The planning for how the Weill’s gift would be used has been in the works for two years. In December 2023, researchers from the two universities held a symposium to talk about what might be possible. “We came away thinking this is going to be really transformative,” says Lloyd Minor, dean of Stanford’s medical school and vice president for medical affairs at Stanford. Faculty members had the opportunity to submit a research proposal, and the projects were selected in an open competition. Minor expects to begin seeing the fruits of the research–improvements in cancer diagnosis, treatment and prevention–in a matter of years. “What we’ve witnessed over the past 15 years is a dramatic acceleration in the translation of science from the bench to improvements in therapies for patients,” says Minor, noting the rapid development of immunotherapy drugs called checkpoint inhibitors—that block a protein cancer uses to evade the immune system. The best known of these is a Merck’s drug Keytruda.
The Weills are betting that the collaborative work will yield results. Back in 2019, the couple launched the Weill Neurohub with a promise of $106 million in funding for collaborative neuroscience research by scientists at UC Berkeley, UC San Francisco, the University of Washington and the Allen Institute in Seattle, founded by the late Microsoft cofounder Paul Allen.
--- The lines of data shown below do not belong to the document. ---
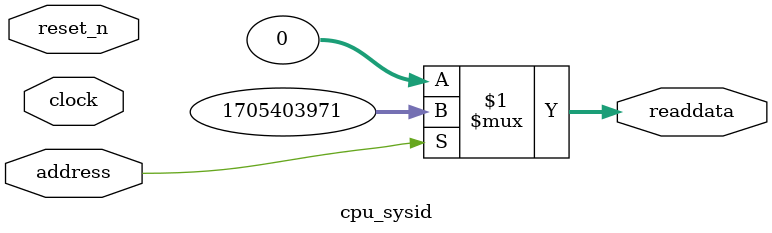
<source format=v>



// synthesis translate_off
`timescale 1ns / 1ps
// synthesis translate_on

// turn off superfluous verilog processor warnings 
// altera message_level Level1 
// altera message_off 10034 10035 10036 10037 10230 10240 10030 

module cpu_sysid (
               // inputs:
                address,
                clock,
                reset_n,

               // outputs:
                readdata
             )
;

  output  [ 31: 0] readdata;
  input            address;
  input            clock;
  input            reset_n;

  wire    [ 31: 0] readdata;
  //control_slave, which is an e_avalon_slave
  assign readdata = address ? 1705403971 : 0;

endmodule



</source>
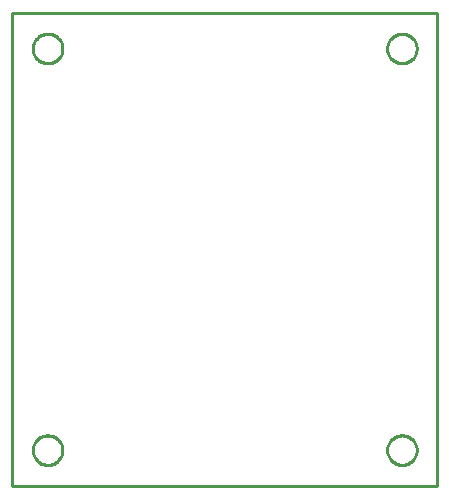
<source format=gbr>
G04 EAGLE Gerber RS-274X export*
G75*
%MOMM*%
%FSLAX34Y34*%
%LPD*%
%IN*%
%IPPOS*%
%AMOC8*
5,1,8,0,0,1.08239X$1,22.5*%
G01*
%ADD10C,0.254000*%


D10*
X0Y0D02*
X360000Y0D01*
X360000Y400000D01*
X0Y400000D01*
X0Y0D01*
X42500Y369509D02*
X42423Y368530D01*
X42269Y367560D01*
X42040Y366604D01*
X41736Y365670D01*
X41361Y364763D01*
X40915Y363888D01*
X40401Y363050D01*
X39824Y362255D01*
X39186Y361508D01*
X38492Y360814D01*
X37745Y360176D01*
X36950Y359599D01*
X36112Y359085D01*
X35237Y358639D01*
X34330Y358264D01*
X33396Y357960D01*
X32441Y357731D01*
X31470Y357577D01*
X30491Y357500D01*
X29509Y357500D01*
X28530Y357577D01*
X27560Y357731D01*
X26604Y357960D01*
X25670Y358264D01*
X24763Y358639D01*
X23888Y359085D01*
X23050Y359599D01*
X22255Y360176D01*
X21508Y360814D01*
X20814Y361508D01*
X20176Y362255D01*
X19599Y363050D01*
X19085Y363888D01*
X18639Y364763D01*
X18264Y365670D01*
X17960Y366604D01*
X17731Y367560D01*
X17577Y368530D01*
X17500Y369509D01*
X17500Y370491D01*
X17577Y371470D01*
X17731Y372441D01*
X17960Y373396D01*
X18264Y374330D01*
X18639Y375237D01*
X19085Y376112D01*
X19599Y376950D01*
X20176Y377745D01*
X20814Y378492D01*
X21508Y379186D01*
X22255Y379824D01*
X23050Y380401D01*
X23888Y380915D01*
X24763Y381361D01*
X25670Y381736D01*
X26604Y382040D01*
X27560Y382269D01*
X28530Y382423D01*
X29509Y382500D01*
X30491Y382500D01*
X31470Y382423D01*
X32441Y382269D01*
X33396Y382040D01*
X34330Y381736D01*
X35237Y381361D01*
X36112Y380915D01*
X36950Y380401D01*
X37745Y379824D01*
X38492Y379186D01*
X39186Y378492D01*
X39824Y377745D01*
X40401Y376950D01*
X40915Y376112D01*
X41361Y375237D01*
X41736Y374330D01*
X42040Y373396D01*
X42269Y372441D01*
X42423Y371470D01*
X42500Y370491D01*
X42500Y369509D01*
X342500Y369509D02*
X342423Y368530D01*
X342269Y367560D01*
X342040Y366604D01*
X341736Y365670D01*
X341361Y364763D01*
X340915Y363888D01*
X340401Y363050D01*
X339824Y362255D01*
X339186Y361508D01*
X338492Y360814D01*
X337745Y360176D01*
X336950Y359599D01*
X336112Y359085D01*
X335237Y358639D01*
X334330Y358264D01*
X333396Y357960D01*
X332441Y357731D01*
X331470Y357577D01*
X330491Y357500D01*
X329509Y357500D01*
X328530Y357577D01*
X327560Y357731D01*
X326604Y357960D01*
X325670Y358264D01*
X324763Y358639D01*
X323888Y359085D01*
X323050Y359599D01*
X322255Y360176D01*
X321508Y360814D01*
X320814Y361508D01*
X320176Y362255D01*
X319599Y363050D01*
X319085Y363888D01*
X318639Y364763D01*
X318264Y365670D01*
X317960Y366604D01*
X317731Y367560D01*
X317577Y368530D01*
X317500Y369509D01*
X317500Y370491D01*
X317577Y371470D01*
X317731Y372441D01*
X317960Y373396D01*
X318264Y374330D01*
X318639Y375237D01*
X319085Y376112D01*
X319599Y376950D01*
X320176Y377745D01*
X320814Y378492D01*
X321508Y379186D01*
X322255Y379824D01*
X323050Y380401D01*
X323888Y380915D01*
X324763Y381361D01*
X325670Y381736D01*
X326604Y382040D01*
X327560Y382269D01*
X328530Y382423D01*
X329509Y382500D01*
X330491Y382500D01*
X331470Y382423D01*
X332441Y382269D01*
X333396Y382040D01*
X334330Y381736D01*
X335237Y381361D01*
X336112Y380915D01*
X336950Y380401D01*
X337745Y379824D01*
X338492Y379186D01*
X339186Y378492D01*
X339824Y377745D01*
X340401Y376950D01*
X340915Y376112D01*
X341361Y375237D01*
X341736Y374330D01*
X342040Y373396D01*
X342269Y372441D01*
X342423Y371470D01*
X342500Y370491D01*
X342500Y369509D01*
X342500Y29509D02*
X342423Y28530D01*
X342269Y27560D01*
X342040Y26604D01*
X341736Y25670D01*
X341361Y24763D01*
X340915Y23888D01*
X340401Y23050D01*
X339824Y22255D01*
X339186Y21508D01*
X338492Y20814D01*
X337745Y20176D01*
X336950Y19599D01*
X336112Y19085D01*
X335237Y18639D01*
X334330Y18264D01*
X333396Y17960D01*
X332441Y17731D01*
X331470Y17577D01*
X330491Y17500D01*
X329509Y17500D01*
X328530Y17577D01*
X327560Y17731D01*
X326604Y17960D01*
X325670Y18264D01*
X324763Y18639D01*
X323888Y19085D01*
X323050Y19599D01*
X322255Y20176D01*
X321508Y20814D01*
X320814Y21508D01*
X320176Y22255D01*
X319599Y23050D01*
X319085Y23888D01*
X318639Y24763D01*
X318264Y25670D01*
X317960Y26604D01*
X317731Y27560D01*
X317577Y28530D01*
X317500Y29509D01*
X317500Y30491D01*
X317577Y31470D01*
X317731Y32441D01*
X317960Y33396D01*
X318264Y34330D01*
X318639Y35237D01*
X319085Y36112D01*
X319599Y36950D01*
X320176Y37745D01*
X320814Y38492D01*
X321508Y39186D01*
X322255Y39824D01*
X323050Y40401D01*
X323888Y40915D01*
X324763Y41361D01*
X325670Y41736D01*
X326604Y42040D01*
X327560Y42269D01*
X328530Y42423D01*
X329509Y42500D01*
X330491Y42500D01*
X331470Y42423D01*
X332441Y42269D01*
X333396Y42040D01*
X334330Y41736D01*
X335237Y41361D01*
X336112Y40915D01*
X336950Y40401D01*
X337745Y39824D01*
X338492Y39186D01*
X339186Y38492D01*
X339824Y37745D01*
X340401Y36950D01*
X340915Y36112D01*
X341361Y35237D01*
X341736Y34330D01*
X342040Y33396D01*
X342269Y32441D01*
X342423Y31470D01*
X342500Y30491D01*
X342500Y29509D01*
X42500Y29509D02*
X42423Y28530D01*
X42269Y27560D01*
X42040Y26604D01*
X41736Y25670D01*
X41361Y24763D01*
X40915Y23888D01*
X40401Y23050D01*
X39824Y22255D01*
X39186Y21508D01*
X38492Y20814D01*
X37745Y20176D01*
X36950Y19599D01*
X36112Y19085D01*
X35237Y18639D01*
X34330Y18264D01*
X33396Y17960D01*
X32441Y17731D01*
X31470Y17577D01*
X30491Y17500D01*
X29509Y17500D01*
X28530Y17577D01*
X27560Y17731D01*
X26604Y17960D01*
X25670Y18264D01*
X24763Y18639D01*
X23888Y19085D01*
X23050Y19599D01*
X22255Y20176D01*
X21508Y20814D01*
X20814Y21508D01*
X20176Y22255D01*
X19599Y23050D01*
X19085Y23888D01*
X18639Y24763D01*
X18264Y25670D01*
X17960Y26604D01*
X17731Y27560D01*
X17577Y28530D01*
X17500Y29509D01*
X17500Y30491D01*
X17577Y31470D01*
X17731Y32441D01*
X17960Y33396D01*
X18264Y34330D01*
X18639Y35237D01*
X19085Y36112D01*
X19599Y36950D01*
X20176Y37745D01*
X20814Y38492D01*
X21508Y39186D01*
X22255Y39824D01*
X23050Y40401D01*
X23888Y40915D01*
X24763Y41361D01*
X25670Y41736D01*
X26604Y42040D01*
X27560Y42269D01*
X28530Y42423D01*
X29509Y42500D01*
X30491Y42500D01*
X31470Y42423D01*
X32441Y42269D01*
X33396Y42040D01*
X34330Y41736D01*
X35237Y41361D01*
X36112Y40915D01*
X36950Y40401D01*
X37745Y39824D01*
X38492Y39186D01*
X39186Y38492D01*
X39824Y37745D01*
X40401Y36950D01*
X40915Y36112D01*
X41361Y35237D01*
X41736Y34330D01*
X42040Y33396D01*
X42269Y32441D01*
X42423Y31470D01*
X42500Y30491D01*
X42500Y29509D01*
M02*

</source>
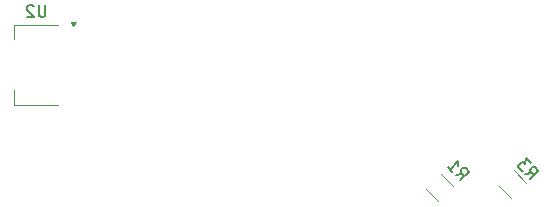
<source format=gbr>
%TF.GenerationSoftware,KiCad,Pcbnew,8.0.4*%
%TF.CreationDate,2024-07-28T00:18:49-04:00*%
%TF.ProjectId,ESP32-C3-WROOM-Node-Temperature,45535033-322d-4433-932d-57524f4f4d2d,rev?*%
%TF.SameCoordinates,Original*%
%TF.FileFunction,Legend,Bot*%
%TF.FilePolarity,Positive*%
%FSLAX46Y46*%
G04 Gerber Fmt 4.6, Leading zero omitted, Abs format (unit mm)*
G04 Created by KiCad (PCBNEW 8.0.4) date 2024-07-28 00:18:49*
%MOMM*%
%LPD*%
G01*
G04 APERTURE LIST*
%ADD10C,0.150000*%
%ADD11C,0.120000*%
G04 APERTURE END LIST*
D10*
X164396245Y-74439456D02*
X164968664Y-74338441D01*
X164800306Y-74843517D02*
X165507412Y-74136410D01*
X165507412Y-74136410D02*
X165238038Y-73867036D01*
X165238038Y-73867036D02*
X165137023Y-73833364D01*
X165137023Y-73833364D02*
X165069680Y-73833364D01*
X165069680Y-73833364D02*
X164968664Y-73867036D01*
X164968664Y-73867036D02*
X164867649Y-73968051D01*
X164867649Y-73968051D02*
X164833977Y-74069067D01*
X164833977Y-74069067D02*
X164833977Y-74136410D01*
X164833977Y-74136410D02*
X164867649Y-74237425D01*
X164867649Y-74237425D02*
X165137023Y-74506799D01*
X163722810Y-73766021D02*
X164126871Y-74170082D01*
X163924840Y-73968051D02*
X164631947Y-73260945D01*
X164631947Y-73260945D02*
X164598275Y-73429303D01*
X164598275Y-73429303D02*
X164598275Y-73563990D01*
X164598275Y-73563990D02*
X164631947Y-73665006D01*
X129661904Y-60054819D02*
X129661904Y-60864342D01*
X129661904Y-60864342D02*
X129614285Y-60959580D01*
X129614285Y-60959580D02*
X129566666Y-61007200D01*
X129566666Y-61007200D02*
X129471428Y-61054819D01*
X129471428Y-61054819D02*
X129280952Y-61054819D01*
X129280952Y-61054819D02*
X129185714Y-61007200D01*
X129185714Y-61007200D02*
X129138095Y-60959580D01*
X129138095Y-60959580D02*
X129090476Y-60864342D01*
X129090476Y-60864342D02*
X129090476Y-60054819D01*
X128661904Y-60150057D02*
X128614285Y-60102438D01*
X128614285Y-60102438D02*
X128519047Y-60054819D01*
X128519047Y-60054819D02*
X128280952Y-60054819D01*
X128280952Y-60054819D02*
X128185714Y-60102438D01*
X128185714Y-60102438D02*
X128138095Y-60150057D01*
X128138095Y-60150057D02*
X128090476Y-60245295D01*
X128090476Y-60245295D02*
X128090476Y-60340533D01*
X128090476Y-60340533D02*
X128138095Y-60483390D01*
X128138095Y-60483390D02*
X128709523Y-61054819D01*
X128709523Y-61054819D02*
X128090476Y-61054819D01*
X170283179Y-74352522D02*
X170855598Y-74251507D01*
X170687240Y-74756583D02*
X171394346Y-74049476D01*
X171394346Y-74049476D02*
X171124972Y-73780102D01*
X171124972Y-73780102D02*
X171023957Y-73746430D01*
X171023957Y-73746430D02*
X170956614Y-73746430D01*
X170956614Y-73746430D02*
X170855598Y-73780102D01*
X170855598Y-73780102D02*
X170754583Y-73881117D01*
X170754583Y-73881117D02*
X170720911Y-73982133D01*
X170720911Y-73982133D02*
X170720911Y-74049476D01*
X170720911Y-74049476D02*
X170754583Y-74150491D01*
X170754583Y-74150491D02*
X171023957Y-74419865D01*
X170754583Y-73409713D02*
X170316850Y-72971980D01*
X170316850Y-72971980D02*
X170283179Y-73477056D01*
X170283179Y-73477056D02*
X170182163Y-73376041D01*
X170182163Y-73376041D02*
X170081148Y-73342369D01*
X170081148Y-73342369D02*
X170013805Y-73342369D01*
X170013805Y-73342369D02*
X169912789Y-73376041D01*
X169912789Y-73376041D02*
X169744431Y-73544400D01*
X169744431Y-73544400D02*
X169710759Y-73645415D01*
X169710759Y-73645415D02*
X169710759Y-73712759D01*
X169710759Y-73712759D02*
X169744431Y-73813774D01*
X169744431Y-73813774D02*
X169946461Y-74015804D01*
X169946461Y-74015804D02*
X170047476Y-74049476D01*
X170047476Y-74049476D02*
X170114820Y-74049476D01*
D11*
%TO.C,R1*%
X162870645Y-76657579D02*
X161842421Y-75629355D01*
X164157579Y-75370645D02*
X163129355Y-74342421D01*
%TO.C,U2*%
X126990000Y-61690000D02*
X130750000Y-61690000D01*
X126990000Y-62950000D02*
X126990000Y-61690000D01*
X126990000Y-67250000D02*
X126990000Y-68510000D01*
X126990000Y-68510000D02*
X130750000Y-68510000D01*
X132030000Y-61790000D02*
X131790000Y-61460000D01*
X132270000Y-61460000D01*
X132030000Y-61790000D01*
G36*
X132030000Y-61790000D02*
G01*
X131790000Y-61460000D01*
X132270000Y-61460000D01*
X132030000Y-61790000D01*
G37*
%TO.C,R3*%
X168042421Y-75329355D02*
X169070645Y-76357579D01*
X169329355Y-74042421D02*
X170357579Y-75070645D01*
%TD*%
M02*

</source>
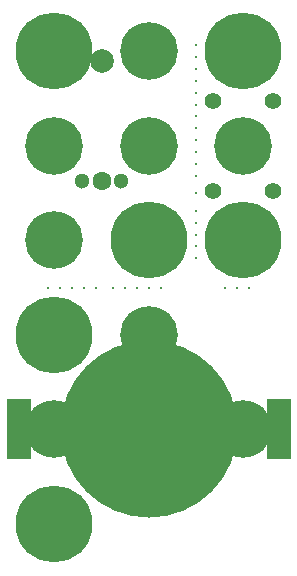
<source format=gts>
G04 #@! TF.FileFunction,Soldermask,Top*
%FSLAX46Y46*%
G04 Gerber Fmt 4.6, Leading zero omitted, Abs format (unit mm)*
G04 Created by KiCad (PCBNEW (2015-08-15 BZR 6092)-product) date 2/28/2016 9:25:34 PM*
%MOMM*%
G01*
G04 APERTURE LIST*
%ADD10C,0.100000*%
%ADD11C,0.330200*%
%ADD12C,1.300000*%
%ADD13C,1.600000*%
%ADD14C,2.000000*%
%ADD15C,4.876800*%
%ADD16C,6.500000*%
%ADD17C,15.000000*%
%ADD18R,2.000000X5.080000*%
%ADD19C,1.397000*%
G04 APERTURE END LIST*
D10*
D11*
X160000000Y-68516000D03*
X160000000Y-66484000D03*
X160000000Y-67500000D03*
X160000000Y-79516000D03*
X160000000Y-77484000D03*
X160000000Y-78500000D03*
D12*
X153650000Y-75000000D03*
D13*
X152000000Y-75000000D03*
D12*
X150350000Y-75000000D03*
D14*
X152000000Y-64800000D03*
D15*
X148000000Y-80000000D03*
X156000000Y-64000000D03*
D11*
X160000000Y-80484000D03*
X160000000Y-81500000D03*
X160000000Y-74516000D03*
X160000000Y-72484000D03*
X160000000Y-73500000D03*
X160000000Y-71516000D03*
X160000000Y-69484000D03*
X160000000Y-70500000D03*
X160000000Y-65516000D03*
X160000000Y-63484000D03*
X160000000Y-64500000D03*
X148516000Y-84000000D03*
X147500000Y-84000000D03*
X149484000Y-84000000D03*
X151516000Y-84000000D03*
X150500000Y-84000000D03*
X152984000Y-84000000D03*
X155016000Y-84000000D03*
X154000000Y-84000000D03*
D15*
X148000000Y-72000000D03*
X164000000Y-72000000D03*
X156000000Y-72000000D03*
X148000000Y-96000000D03*
X164000000Y-96000000D03*
D16*
X164000000Y-64000000D03*
X148000000Y-64000000D03*
X164000000Y-80000000D03*
X156000000Y-80000000D03*
D15*
X156000000Y-88000000D03*
X156000000Y-96000000D03*
D16*
X148000000Y-88000000D03*
X148000000Y-104000000D03*
D17*
X156000000Y-96000000D03*
D18*
X145000000Y-96000000D03*
X167000000Y-96000000D03*
D19*
X166540000Y-75810000D03*
X161460000Y-75810000D03*
X166540000Y-68190000D03*
X161460000Y-68190000D03*
D11*
X160000000Y-76000000D03*
X157016000Y-84000000D03*
X156000000Y-84000000D03*
X162484000Y-84000000D03*
X164516000Y-84000000D03*
X163500000Y-84000000D03*
M02*

</source>
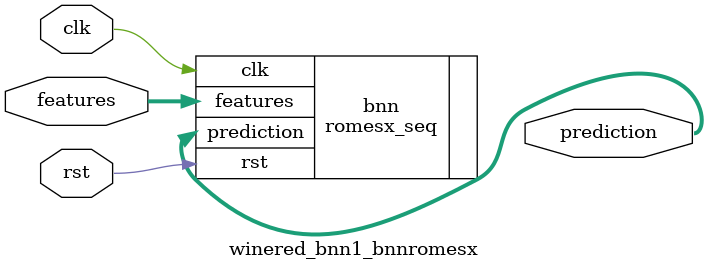
<source format=v>













module winered_bnn1_bnnromesx #(

parameter FEAT_CNT = 11,
parameter HIDDEN_CNT = 40,
parameter FEAT_BITS = 4,
parameter CLASS_CNT = 6,
parameter TEST_CNT = 1000


  ) (
  input clk,
  input rst,
  input [FEAT_CNT*FEAT_BITS-1:0] features,
  output [$clog2(CLASS_CNT)-1:0] prediction
  );

  localparam Weights0 = 440'b11101100111111100100101100110010011011110110111111101101011011000101100010011000011100010100101010010000111110001110100110011010100011010100001101110011000000011110001100111000111000000010110101110111101111111000101110110001010110011111100000101010011100101001111011101110111001010100110111000110111111000101110111100001000000011011111010111001101100001010010111011100011001101010110110010000011110100000101000110010000011100000000110011000 ;
  localparam Weights1 = 240'b101011110101010111101111010101000101111001101110110011111110010011110100100011101000101011111101111001010101001011000101101011100011011000100010000100100000001111000110100000011011100000011101001111010010001011110000001101110000010000111001 ;

  romesx_seq #(.FEAT_CNT(FEAT_CNT),.FEAT_BITS(FEAT_BITS),.HIDDEN_CNT(HIDDEN_CNT),.CLASS_CNT(CLASS_CNT),.Weights0(Weights0),.Weights1(Weights1)) bnn (
    .clk(clk),
    .rst(rst),
    .features(features),
    .prediction(prediction)
  );

endmodule

</source>
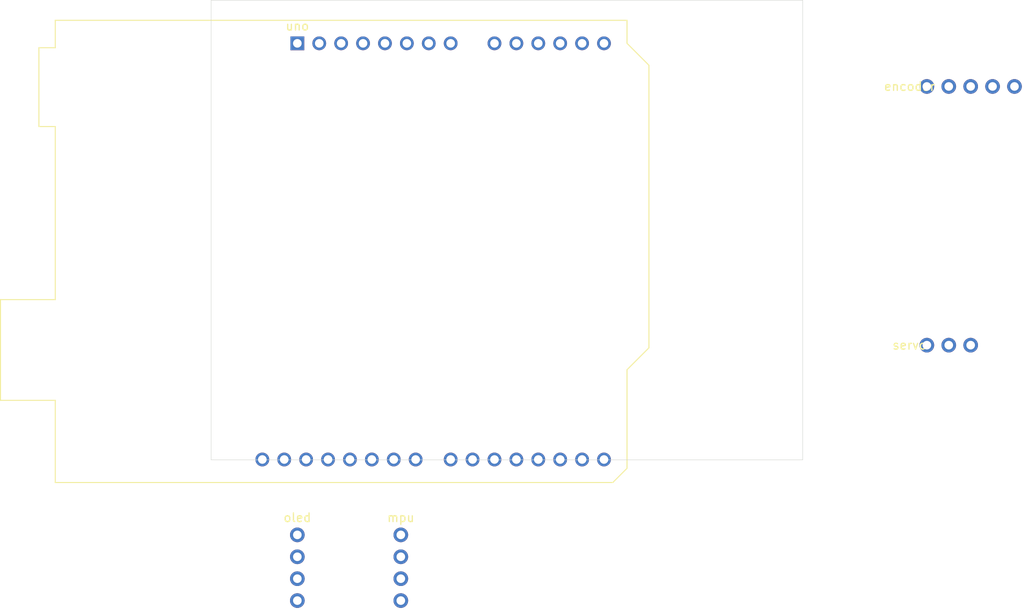
<source format=kicad_pcb>
(kicad_pcb
  (version 20240108)
  (generator sparkbench)
  (generator_version "1.0")
  (general
    (thickness 1.6)
  )
  (paper A4)
  (layers
    (0 F.Cu signal)
    (31 B.Cu signal)
    (36 B.SilkS user)
    (37 F.SilkS user)
    (38 B.Mask user)
    (39 F.Mask user)
    (40 Dwgs.User user)
    (41 Cmts.User user)
    (44 Edge.Cuts user)
    (46 B.CrtYd user)
    (47 F.CrtYd user)
    (48 B.Fab user)
    (49 F.Fab user)
  )
  (setup
    (pad_to_mask_clearance 0)
    (pcbplotparams
      (layerselection 18678812770303)
      (outputformat 1)
      (outputdirectory "")
    )
  )
  (title_block
    (title "Sparkbench PCB Editor Alpha")
  )
  (net 0 "")
  (net 1 Net-1)
  (net 2 Net-2)
  (net 3 Net-3)
  (net 4 Net-4)
  (net 5 Net-5)
  (net 6 Net-6)
  (net 7 Net-7)
  (net 8 Net-8)
  (net 9 Net-9)
  (net 10 Net-10)
  (footprint (layer F.Cu) (at 10 5))
  (footprint (layer F.Cu) (at 10 62))
  (footprint (layer F.Cu) (at 83 10 90))
  (footprint (layer F.Cu) (at 83 40 90))
  (footprint (layer F.Cu) (at 22 62))
  (gr_line
    (start 0 0)
    (end 68.6 0)
    (layer Edge.Cuts)
    (stroke (width 0.05) (type solid))
  )
  (gr_line
    (start 68.6 0)
    (end 68.6 53.3)
    (layer Edge.Cuts)
    (stroke (width 0.05) (type solid))
  )
  (gr_line
    (start 68.6 53.3)
    (end 0 53.3)
    (layer Edge.Cuts)
    (stroke (width 0.05) (type solid))
  )
  (gr_line
    (start 0 53.3)
    (end 0 0)
    (layer Edge.Cuts)
    (stroke (width 0.05) (type solid))
  )
)
</source>
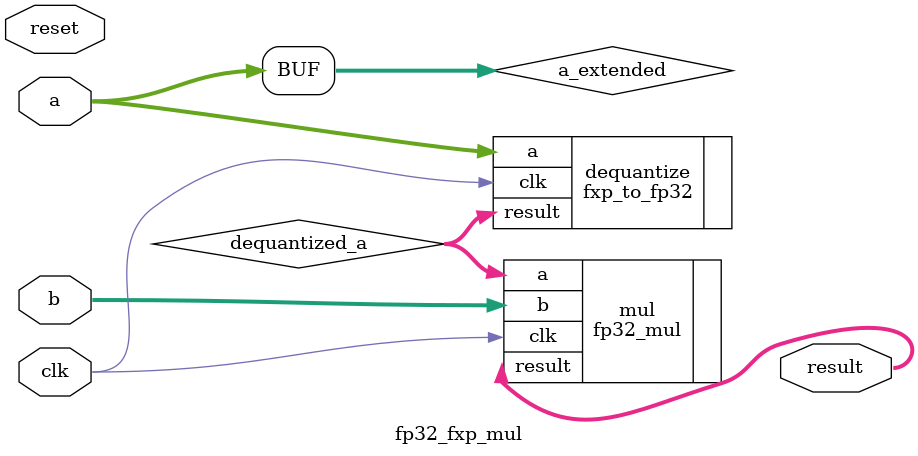
<source format=v>
module fp32_fxp_mul #(
  parameter integer  FXP_WIDTH                        = 32
) (
  input  wire                                         clk,
  input  wire                                         reset,
  input  wire  [ 32                   -1 : 0 ]        a,
  input  wire  [ FXP_WIDTH            -1 : 0 ]        b,
  output wire  [ 32                   -1 : 0 ]        result
);

  wire signed [31:0] a_extended = $signed(a);
  wire [31:0] dequantized_a;
  
  fxp_to_fp32 dequantize(.clk(clk), .a(a), .result(dequantized_a));  
  fp32_mul mul (.clk(clk), .a(dequantized_a), .b(b), .result(result));

endmodule
</source>
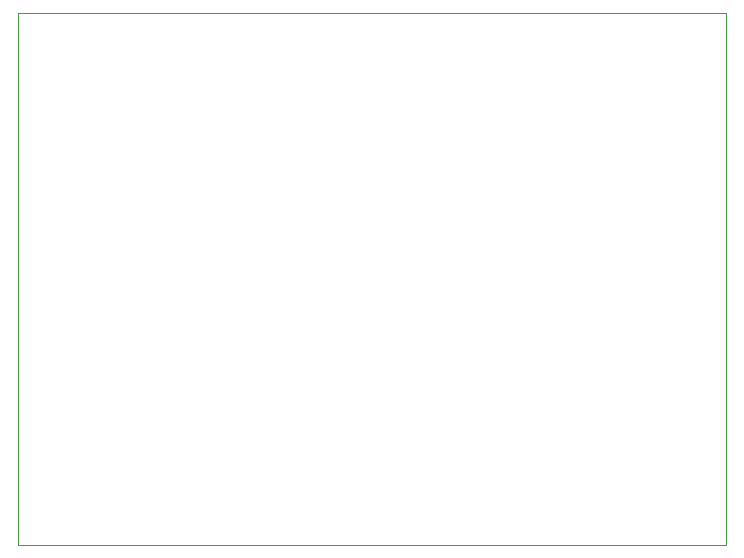
<source format=gbr>
%FSLAX34Y34*%
%MOMM*%
%LNOUTLINE*%
G71*
G01*
%ADD10C,0.002*%
%LPD*%
G54D10*
X0Y0D02*
X600000Y0D01*
X600000Y-450000D01*
X0Y-450000D01*
X0Y0D01*
M02*

</source>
In March this year, the Weills promised $50 million in funding to the newly-created Weill Cancer Hub East, a collaborative undertaking between Cornell University’s Weill Cornell Medicine, Princeton University, Rockefeller University and the Ludwig Institute for Cancer Research.
A number of billionaire donors have also embraced collaborative research, including Facebook founder Mark Zuckerberg and his wife Priscilla Chan, who launched their first Chan Zuckerberg Biohub in San Francisco in 2016 with a promised $600 million in funding. The biohub links researchers and engineers from UC Berkeley, UC San Francisco and Stanford; the couple have since launched additional biohubs in Chicago and New York. Sean Parker, who built a fortune as the (brief) first president of Facebook, launched the Parker Institute for Cancer Immunotherapy in 2016 with $250 million in seed funding; its research network includes seven universities or research centers including Stanford, UC San Francisco, and Weill Cornell Medicine.
Google founder Sergey Brin has put more than $1.75 billion toward research of Parkinson’s disease; his Aligning Science Across Parkinson’s group, or ASAP, funds collaborative research at university labs around the world. And Stripe cofounder Patrick Collison was a key cofounder of the Arc Institute in 2021, which collaborates with Stanford, UC San Francisco and UC Berkeley.
As for the Weil Cancer Hub West, expectations are high. Says Stanford’s Mackall, “This gift–with a capital G– is going to allow us to keep our foot on the gas and not let up because of other funding challenges.”